- [Description of the task]: Return exactly those lines of the material below that fall between the line holding "NO-56, priority: High -> Medium" and the line holding "NO-101, priority: High -> Medium", inclusive.

- [Given data]:
# # # # #
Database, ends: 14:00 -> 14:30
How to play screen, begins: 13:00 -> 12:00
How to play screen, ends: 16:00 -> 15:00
# # # # #
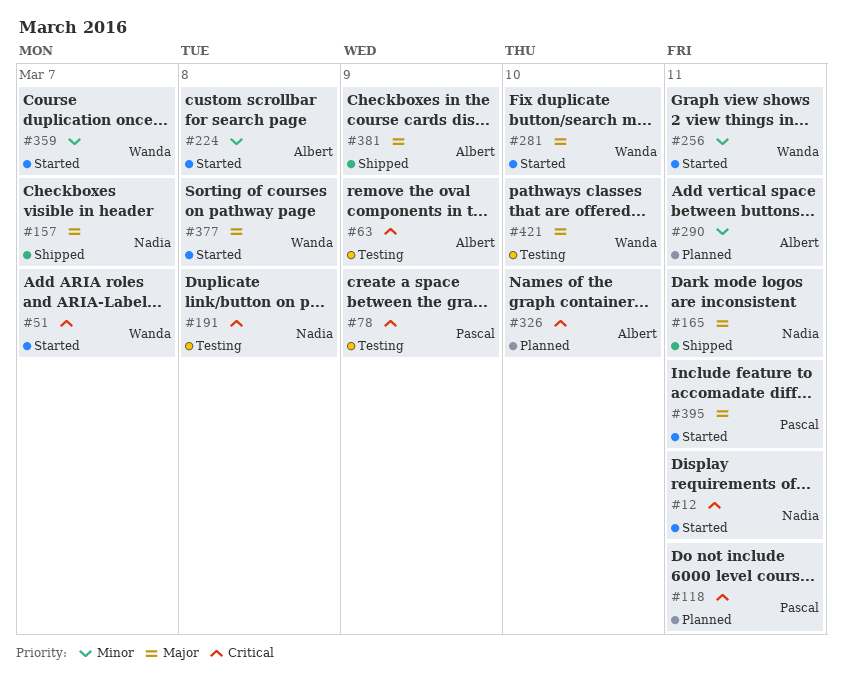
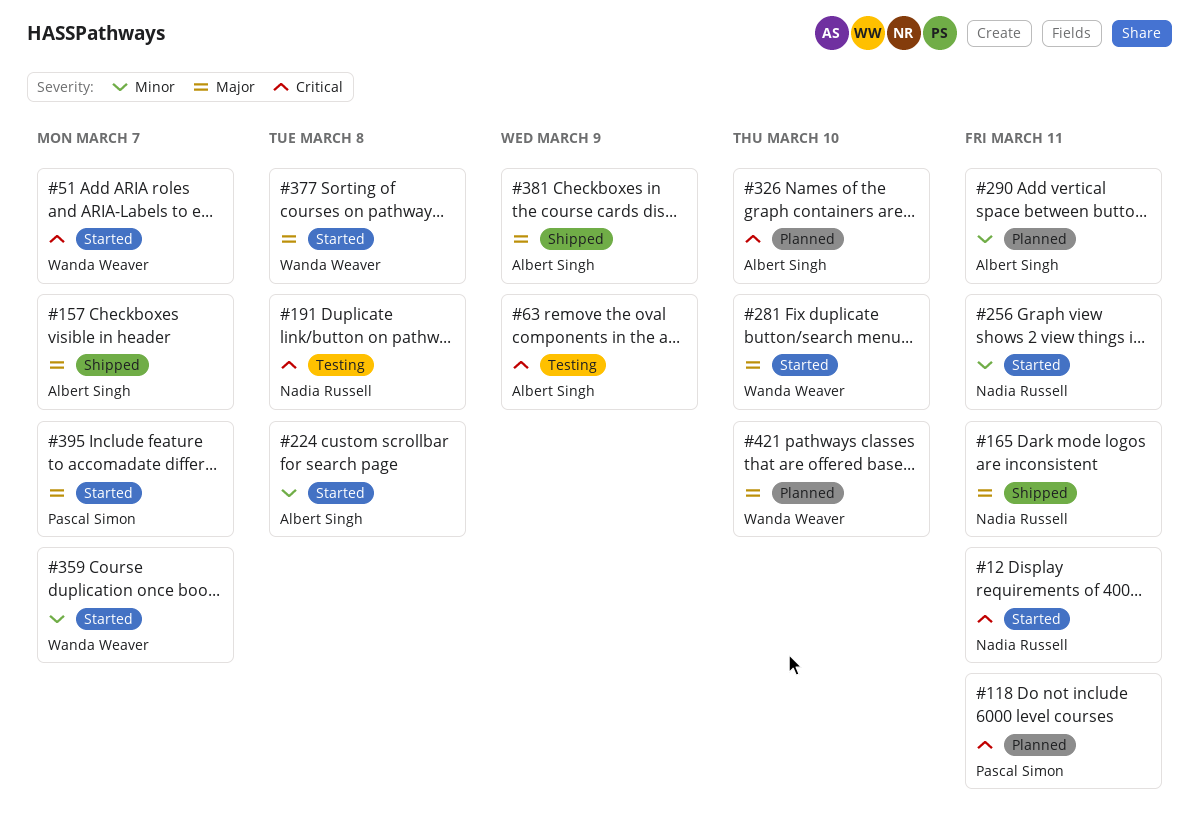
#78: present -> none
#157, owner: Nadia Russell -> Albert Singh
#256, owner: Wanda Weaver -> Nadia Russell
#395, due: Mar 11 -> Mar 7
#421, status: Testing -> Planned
# # # # #
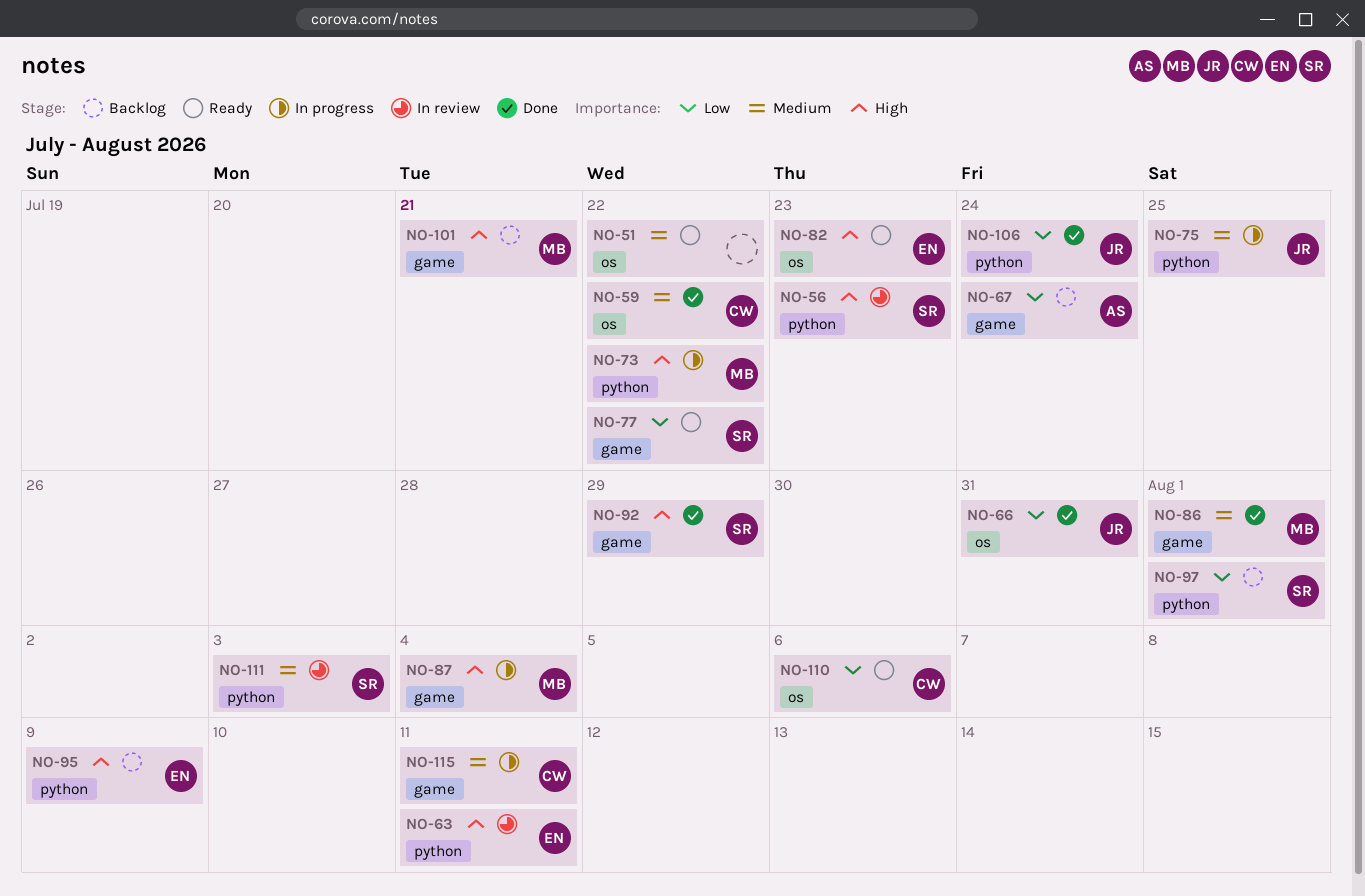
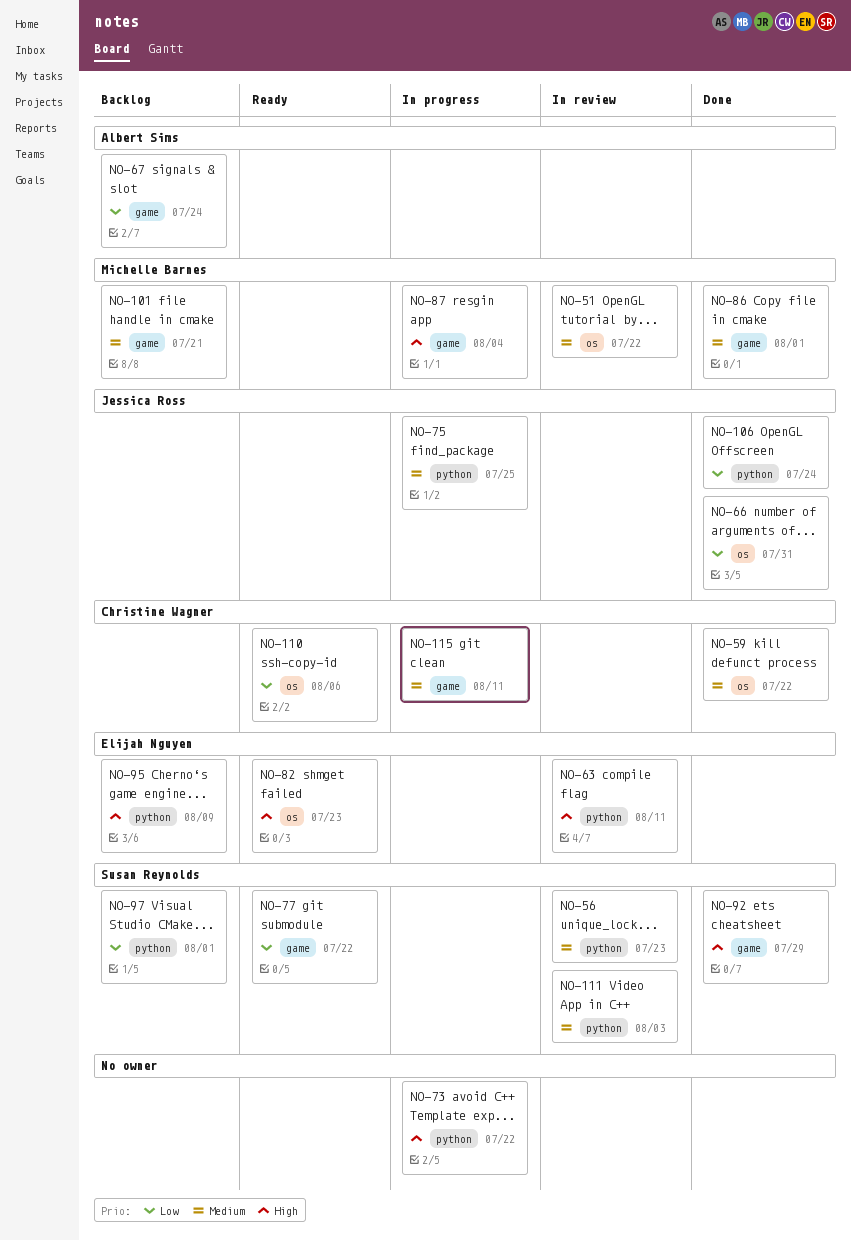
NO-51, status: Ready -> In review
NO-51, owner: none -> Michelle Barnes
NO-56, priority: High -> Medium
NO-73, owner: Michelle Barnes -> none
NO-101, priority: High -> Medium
# # # # #
- [Response area]:
NO-56, priority: High -> Medium
NO-73, owner: Michelle Barnes -> none
NO-101, priority: High -> Medium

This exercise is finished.